Properties and classification of materials, forces, friction, air and water

  • open-ended materials, natural and reclaimed, to encourage children to investigate, developing their curiosity, imagination and creativity e.g. Loose Parts play

  • Musical washing line from kitchen utensils to explore sound

  • Create adjustable ramps using available materials and explore speed and friction using varied objects

Magnetism, electricity, sound, light, shadow, colour, reflection

  • Exploration of light and dark – dark rooms, dens, torches, light table

  • Sunlight and shadows – drawing around shadows at different times of the day, measuring shadows

  • Identify shiny materials in the environment for reflection exploration

The solar system, the earth structure, weather patterns and rock formation

  • Discuss the seasons and weather when playing outside and through songs e.g. it’s raining, it’s pouring, books

  • Create a daily weather chart

  • Stones, pebbles and rocks available for exploration

Through all these activities:

  • Offer provocations (Ephgrave, 2018). Additions that create thought e.g. a question, an object

  • Encourage conversation and ask open questions that encourage children to compare and contrast

  • Allow time for self-discovery

As well as the ideas presented elsewhere in this Guide, here are some for specifically developing and understanding of the natural world and local environment:

  • With the collections described here, you can promote children’s language, sense of touch and understanding of the materials in their world.
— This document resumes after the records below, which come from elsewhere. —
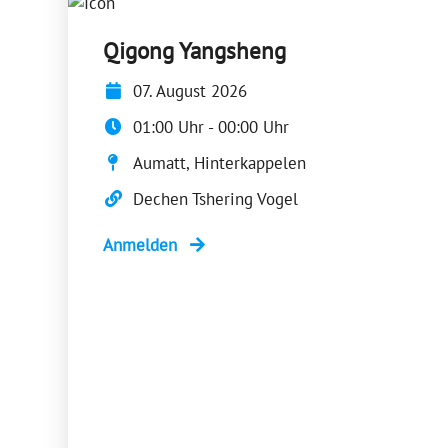
Qigong Yangsheng
07. August 2026
01:00 Uhr - 00:00 Uhr
Aumatt, Hinterkappelen
Dechen Tshering Vogel
Anmelden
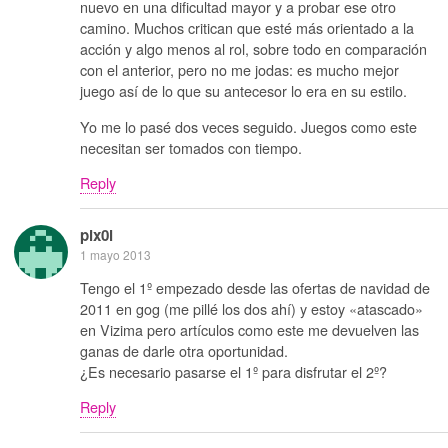
nuevo en una dificultad mayor y a probar ese otro
camino. Muchos critican que esté más orientado a la
acción y algo menos al rol, sobre todo en comparación
con el anterior, pero no me jodas: es mucho mejor
juego así de lo que su antecesor lo era en su estilo.
Yo me lo pasé dos veces seguido. Juegos como este
necesitan ser tomados con tiempo.
Reply
pix0l
1 mayo 2013
Tengo el 1º empezado desde las ofertas de navidad de
2011 en gog (me pillé los dos ahí) y estoy «atascado»
en Vizima pero artículos como este me devuelven las
ganas de darle otra oportunidad.
¿Es necesario pasarse el 1º para disfrutar el 2º?
Reply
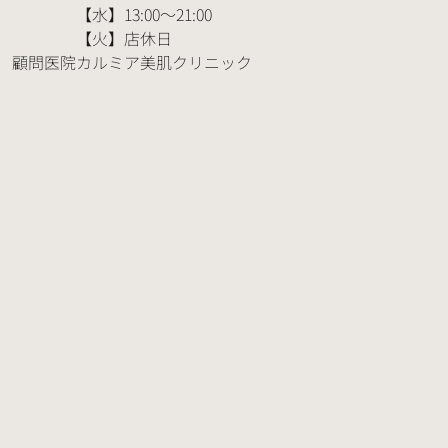
【水】13:00～21:00
【火】店休日
顧問医院
カルミア美肌クリニック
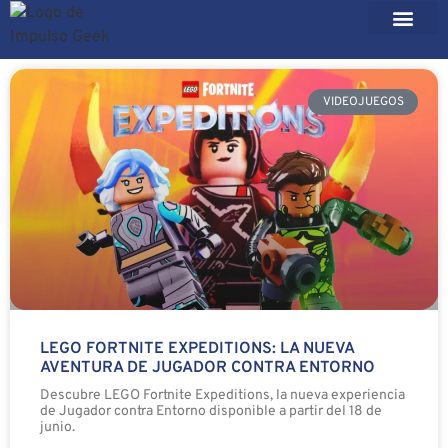
VIDEOJUEGOS
LEGO FORTNITE EXPEDITIONS: LA NUEVA
AVENTURA DE JUGADOR CONTRA ENTORNO
Descubre LEGO Fortnite Expeditions, la nueva experiencia
de Jugador contra Entorno disponible a partir del 18 de
junio.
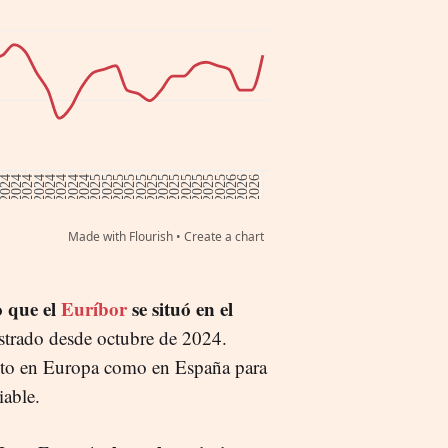
o que el
Euríbor
se situó en el
istrado desde octubre de 2024.
anto en Europa como en España para
iable.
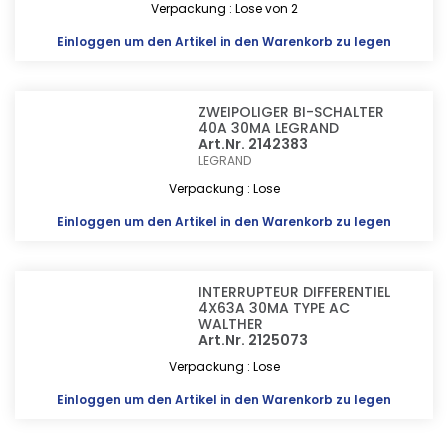
Verpackung : Lose von 2
Einloggen
um den Artikel in den Warenkorb zu legen
ZWEIPOLIGER BI-SCHALTER
40A 30MA LEGRAND
Art.Nr. 2142383
LEGRAND
Verpackung : Lose
Einloggen
um den Artikel in den Warenkorb zu legen
INTERRUPTEUR DIFFERENTIEL
4X63A 30MA TYPE AC
WALTHER
Art.Nr. 2125073
Verpackung : Lose
Einloggen
um den Artikel in den Warenkorb zu legen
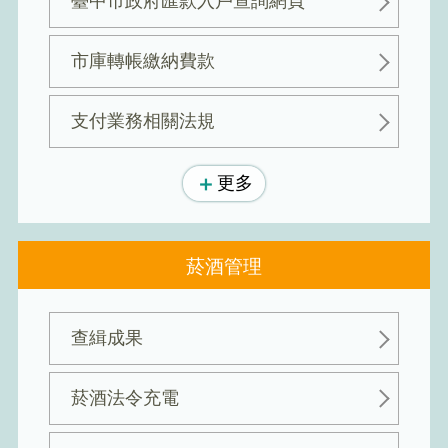
臺中市政府匯款入戶查詢網頁
市庫轉帳繳納費款
支付業務相關法規
更多
菸酒管理
查緝成果
菸酒法令充電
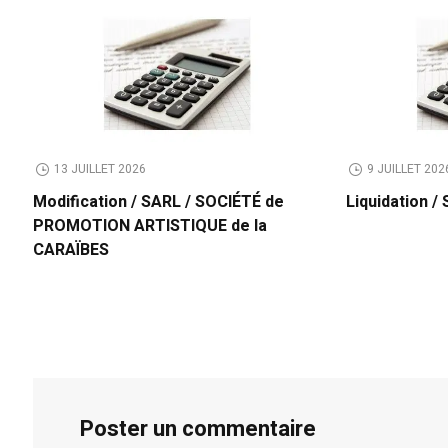
13 JUILLET 2026
9 JUILLET 202
Modification / SARL / SOCIÉTÉ de
Liquidation 
PROMOTION ARTISTIQUE de la
CARAÏBES
Poster un commentaire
  • Notice the ways in which individual children select and handle the items in the collections – how they select and discard objects, how they explore them using their senses, how they move them about, or how they look closely at how things work all the time learning about what the items or materials will do.

Here are examples of collections:

  • Everyday item collection which the children explore and investigate using all their senses e.g. kitchen utensils, balls, brushes, shiny things, or different fabrics for the children to handle independently.
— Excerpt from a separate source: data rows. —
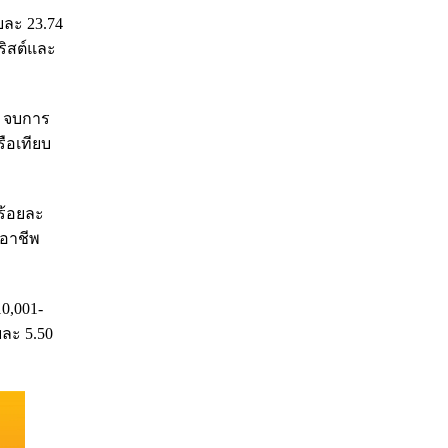
อยละ 23.74
ริสต์และ
5 จบการ
ือเทียบ
ร้อยละ
บอาชีพ
10,001-
ยละ 5.50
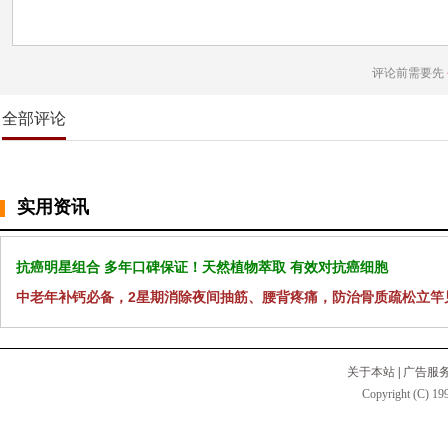
评论前需要先
全部评论
实用资讯
抗癌明星组合 多年口碑保证！天然植物萃取 有效对抗癌细胞
中老年补钙必备，2星期消除夜间抽筋、腰背疼痛，防治骨质疏松立竿
关于本站
|
广告服
Copyright (C) 199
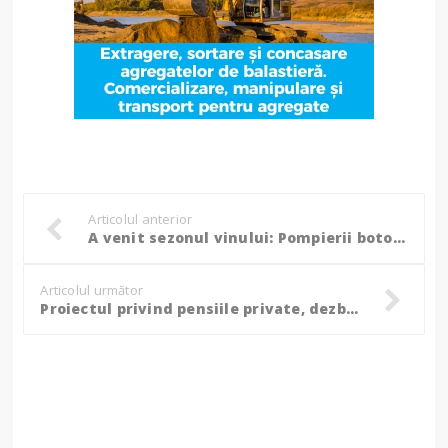
Articolul anterior
A venit sezonul vinului: Pompierii botoșăneni sfătuiesc cetățenii cum să prevină tragediile!
Articolul următor
Proiectul privind pensiile private, dezbătut azi în Senat. Cum vor putea fi retrași banii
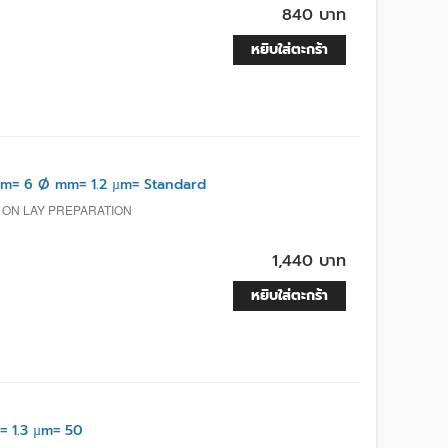
840 บาท
หยิบใส่ตะกร้า
m= 6 Ø mm= 1.2 µm= Standard
, ON LAY PREPARATION
1,440 บาท
หยิบใส่ตะกร้า
 1.3 µm= 50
  • A scented collection e.g. lemons or oranges, herbs

  • A natural collection – shells, large pebbles or polished stones, leaves of different shapes and sizes, large seed pods and pieces of tree bark.
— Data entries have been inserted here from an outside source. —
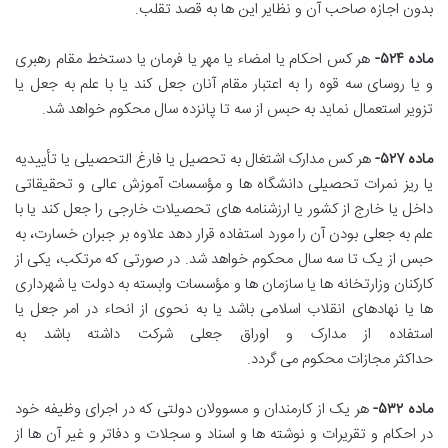
بدون اجازه صاحب آن و نظایر این ها به قصد تقلب.
ماده ۵۲۴-
هر کس احکام یا امضاء یا مهر یا فرمان یا دستخط مقام رهبری
و یا روسای سه قوه را به اعتبار مقام آنان جعل کند یا با علم به جعل یا
تزویر استعمال نماید به حبس از سه تا پانزده سال محکوم خواهد شد.
ماده ۵۲۷-
هر کس مدارک اشتغال به تحصیل یا فارغ التحصیلی یا تأییدیه
یا ریز نمرات تحصیلی دانشگاه ها و مؤسسات آموزش عالی و تحقیقاتی
داخل یا خارج از کشور یا ارزشنامه های تحصیلات خارجی را جعل کند یا با
علم به جعلی بودن آن را مورد استفاده قرار دهد علاوه بر جبران خسارت، به
حبس از یک تا سه سال محکوم خواهد شد. در صورتی که مرتکب، یکی از
کارکنان وزارتخانه ها یا سازمان ها و مؤسسات وابسته به دولت یا شهرداری
ها یا نهادهای انقلاب اسلامی باشد یا به نحوی از انحاء در امر جعل یا
استفاده از مدارک و اوراق جعلی شرکت داشته باشد به
حداکثر مجازات محکوم می گردد.
ماده ۵۳۲-
هر یک از کارمندان و مسوولان دولتی که در اجرای وظیفه خود
در احکام و تقریرات و نوشته ها و اسناد و سجلات و دفاتر و غیر آن ها از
  • A materials collection – interesting objects made from natural materials.

Specific age related ideas for

2 - 3 year-olds

Children of this age are very eager to explore the world around them by being curious about what they see, hear, and touch, and by asking questions. Your answers help them develop their language as well as understanding.

  • Encourage children to explore the world using all of their senses – have fun guessing what covered up objects are by touching them, listening to them or smelling them.

  • Provide a small bag or container to collect different pebbles, stones

  • Where there is access to nature, show children buds and new shoots and talk to them about growing things, show them how to touch them gently, as well as smelling flowers and blossom and listening to the birds.

  • Some children enjoy drawing and mark making.

  • On a sunny day, try a shadow hunt with the children – look at the shapes, sizes and positions of the shadows. Try to catch your shadow.

Specific age related ideas for

4 - 5 year-olds

By the time a child is four or five he will have developed interests and fascinations which you could support to encourage his learning across all areas of learning and development.

  • Listen carefully to what each child has to say when they discover something of interest; try challenging them  to explain their ideas to you as this will help them to develop their thinking skills.

  • Activities might include watching and talking about any insect life or wildlife eg  birds, snails, spiders, insects. The child can then discover how a variety of things live and behave.

  • Water provides the opportunity to look at reflections and to talk about where water comes from and where it goes.